An Tschechien fand ich faszinierend, dass es so anders ist als Deutschland, aber auch so gleich. Zum Beispiel beim Essen: In Tschechien gibt es Svíčková. Das ist Fleisch mit Knödeln und Soße, also eigentlich ein Gericht, wie wir es in Bayern auch haben. Doch statt Kartoffelknödeln gibt es böhmische Brotknödel. Oder in der Schule: Es gibt dieselben Fächer und dasselbe Klassensystem, aber dennoch ist die Atmosphäre anders. Die Schüler laufen dort nämlich alle in Hausschuhen herum, das macht es weniger formell. Außerdem haben sie nach jeder Schulstunde eine Pause, nicht nur alle zwei. Deswegen kommen die Schülerinnen und Schüler mehr zum Reden zusammen, was voll cool war.

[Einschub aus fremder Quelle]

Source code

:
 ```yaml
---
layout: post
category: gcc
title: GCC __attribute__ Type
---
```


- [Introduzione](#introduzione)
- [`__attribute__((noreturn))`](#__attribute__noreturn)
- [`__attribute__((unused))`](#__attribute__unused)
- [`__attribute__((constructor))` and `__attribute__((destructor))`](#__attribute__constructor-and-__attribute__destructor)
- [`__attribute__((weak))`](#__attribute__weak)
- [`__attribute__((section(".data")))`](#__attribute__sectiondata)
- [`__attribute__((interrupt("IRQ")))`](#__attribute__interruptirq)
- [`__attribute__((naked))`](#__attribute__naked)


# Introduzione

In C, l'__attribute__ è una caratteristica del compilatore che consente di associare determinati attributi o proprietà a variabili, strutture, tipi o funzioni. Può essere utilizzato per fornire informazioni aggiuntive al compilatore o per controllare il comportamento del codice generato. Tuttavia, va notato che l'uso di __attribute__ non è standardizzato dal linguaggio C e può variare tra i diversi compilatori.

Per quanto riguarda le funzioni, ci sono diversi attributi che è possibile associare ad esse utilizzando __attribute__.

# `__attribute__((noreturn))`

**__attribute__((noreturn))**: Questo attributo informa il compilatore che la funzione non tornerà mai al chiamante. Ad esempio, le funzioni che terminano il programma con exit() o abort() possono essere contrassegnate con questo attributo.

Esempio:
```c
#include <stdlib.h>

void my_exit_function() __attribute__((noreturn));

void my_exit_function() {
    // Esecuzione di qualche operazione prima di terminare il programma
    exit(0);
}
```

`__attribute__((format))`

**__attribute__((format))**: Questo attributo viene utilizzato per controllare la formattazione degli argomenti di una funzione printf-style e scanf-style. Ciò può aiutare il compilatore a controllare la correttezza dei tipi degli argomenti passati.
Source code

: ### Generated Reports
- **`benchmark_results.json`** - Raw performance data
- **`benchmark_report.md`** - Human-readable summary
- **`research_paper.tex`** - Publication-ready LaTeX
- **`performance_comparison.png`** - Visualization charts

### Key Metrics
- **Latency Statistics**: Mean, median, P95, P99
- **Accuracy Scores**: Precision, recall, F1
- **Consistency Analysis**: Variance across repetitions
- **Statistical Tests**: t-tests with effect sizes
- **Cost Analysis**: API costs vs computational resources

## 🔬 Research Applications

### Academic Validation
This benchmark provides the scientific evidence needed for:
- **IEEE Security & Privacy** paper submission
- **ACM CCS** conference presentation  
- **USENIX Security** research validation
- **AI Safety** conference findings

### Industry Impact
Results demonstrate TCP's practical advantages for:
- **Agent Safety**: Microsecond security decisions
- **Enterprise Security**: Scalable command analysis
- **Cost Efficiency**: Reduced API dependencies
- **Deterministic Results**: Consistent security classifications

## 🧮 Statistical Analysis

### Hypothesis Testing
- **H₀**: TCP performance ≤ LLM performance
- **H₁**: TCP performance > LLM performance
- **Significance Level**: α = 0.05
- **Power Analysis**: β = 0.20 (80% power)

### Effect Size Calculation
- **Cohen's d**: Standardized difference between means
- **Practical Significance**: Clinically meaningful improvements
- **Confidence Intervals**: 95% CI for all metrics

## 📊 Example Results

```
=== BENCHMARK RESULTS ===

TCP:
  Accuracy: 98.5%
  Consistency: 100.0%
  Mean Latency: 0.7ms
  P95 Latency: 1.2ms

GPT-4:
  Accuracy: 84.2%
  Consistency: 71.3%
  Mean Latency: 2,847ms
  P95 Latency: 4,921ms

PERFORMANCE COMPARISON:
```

Wie war das Leben in der Gastfamilie?
Meine Gastfamilie war richtig süß. Sie hat mich aufgenommen, wie ihr eigenes Kind und sich richtig gut um mich gekümmert. Ungewohnt war für mich nur das Leben in der Stadt. Ich komme vom Land, wir haben einen Bauernhof. Ich habe noch nie einem Hochhaus gewohnt.
Meine Austauschschülerin und ich haben uns ein Zimmer geteilt und uns richtig gut verstanden. Wir haben viele Gemeinsamkeiten entdeckt: Wir singen beide im Chor, hören viel Musik, unternehmen gerne was mit Freunden, lesen und verbringen Zeit in der Natur. Als ich nach Tschechien gegangen bin, habe ich eine Austauschschülerin zugeteilt bekommen, als ich zurückkam, habe ich eine Freundin gehabt.
Eli hat mich inzwischen bereits für ein Wochenende in Deutschland besucht. Die Entfernung zwischen Cham und Pilsen ist auch voll in Ordnung, das sind nur etwa eineinhalb Stunden mit dem Zug.
Als ich nach Tschechien gegangen bin, habe ich eine Austauschschülerin zugeteilt bekommen, als ich zurückkam, habe ich eine Freundin gehabt.
Wenn du nun zurückblickst: Was hat dir der Aufenthalt in Tschechien gebracht?
Sehr viel Erfahrung. Man wächst als Person, wenn man so viele neue Leute kennenlernt und sich mal allein, ohne die Familie und das gewohnte Umfeld, durchschlagen muss. Ich habe so viele neue Sachen dazu gelernt. Wenn ich darüber nachdenke, was ich alles erlebt habe, finde ich es voll verrückt. Ich habe in den paar Tagen sehr viel Selbstbewusstsein gewonnen. Das hätte ich vorher nie gedacht.
Was rätst du anderen, die einen Austausch in Tschechien machen wollen?
Macht es! Das ist das Beste, was man tun kann. Ich würde jedenfalls keinen Moment davon missen wollen. Das war einfach richtig cool!